YOUR OBJECTIVE —
Single out the lines of the material that contain "left" and copy them.

START DATA TO USE

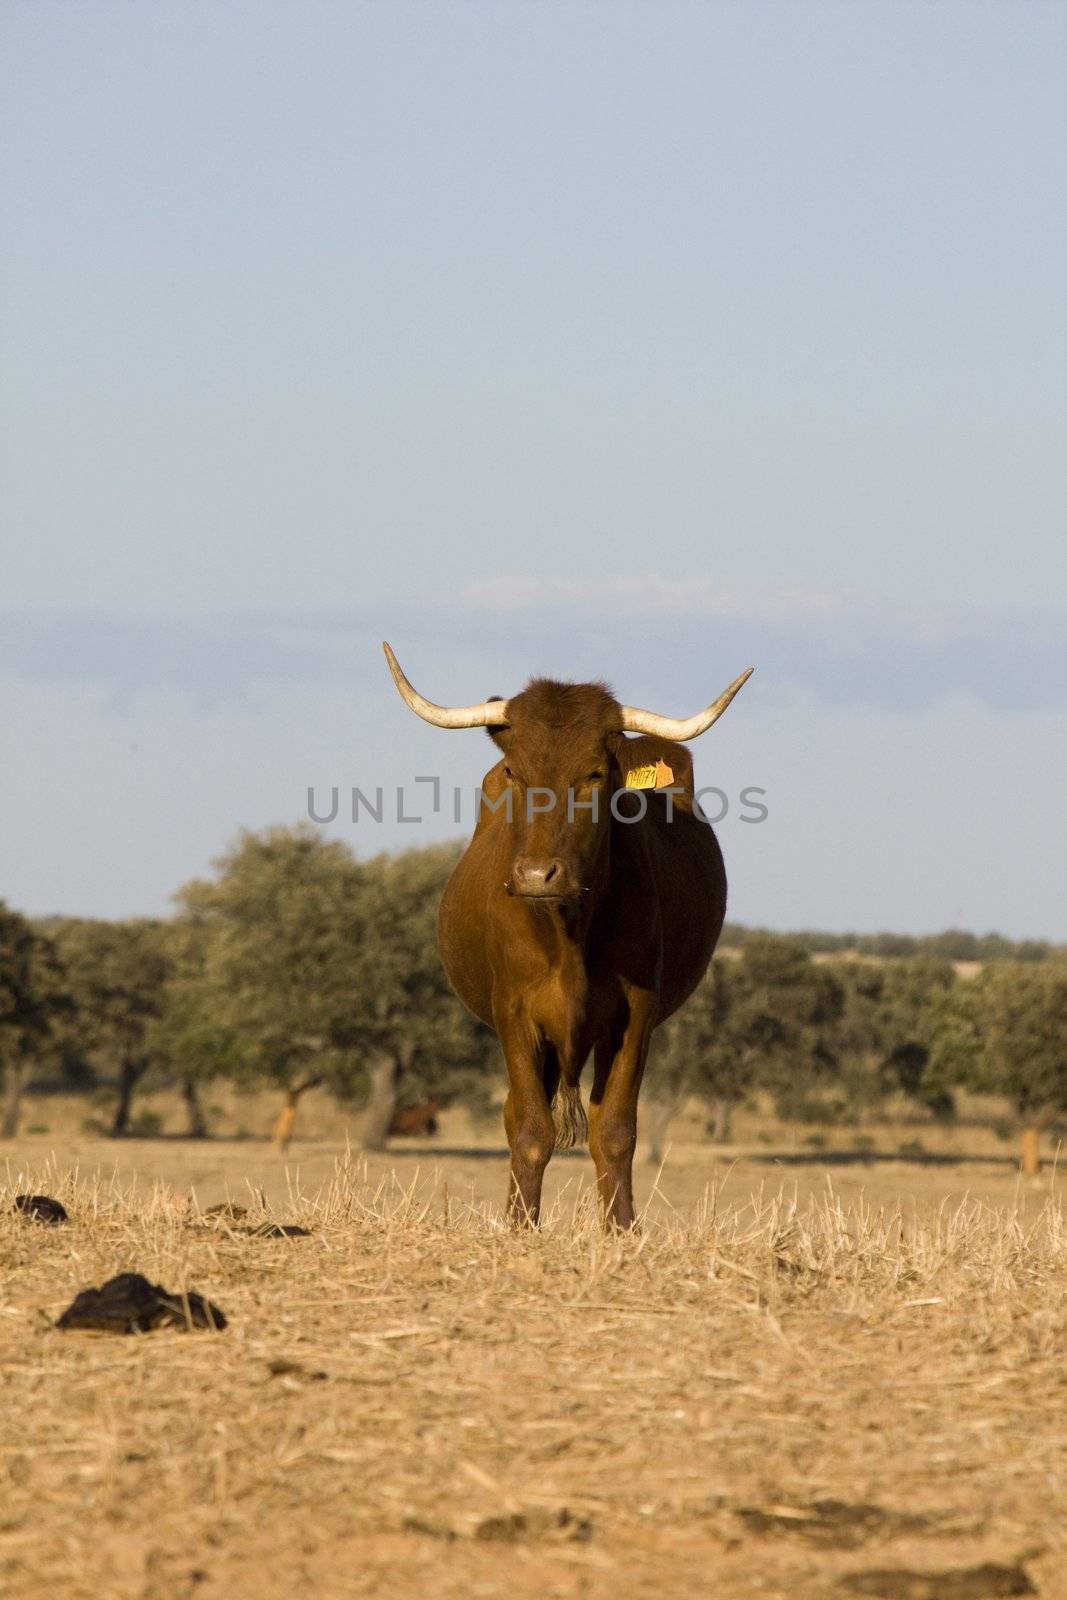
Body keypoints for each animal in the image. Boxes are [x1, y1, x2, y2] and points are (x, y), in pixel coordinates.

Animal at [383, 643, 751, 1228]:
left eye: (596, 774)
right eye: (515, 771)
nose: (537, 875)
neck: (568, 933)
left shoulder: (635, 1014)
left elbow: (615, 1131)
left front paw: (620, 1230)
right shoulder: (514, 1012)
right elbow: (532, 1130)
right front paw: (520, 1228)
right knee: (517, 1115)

END DATA TO USE

SOLVED EXERCISE —
left eye: (596, 774)
left shoulder: (635, 1014)
left elbow: (615, 1131)
left front paw: (620, 1230)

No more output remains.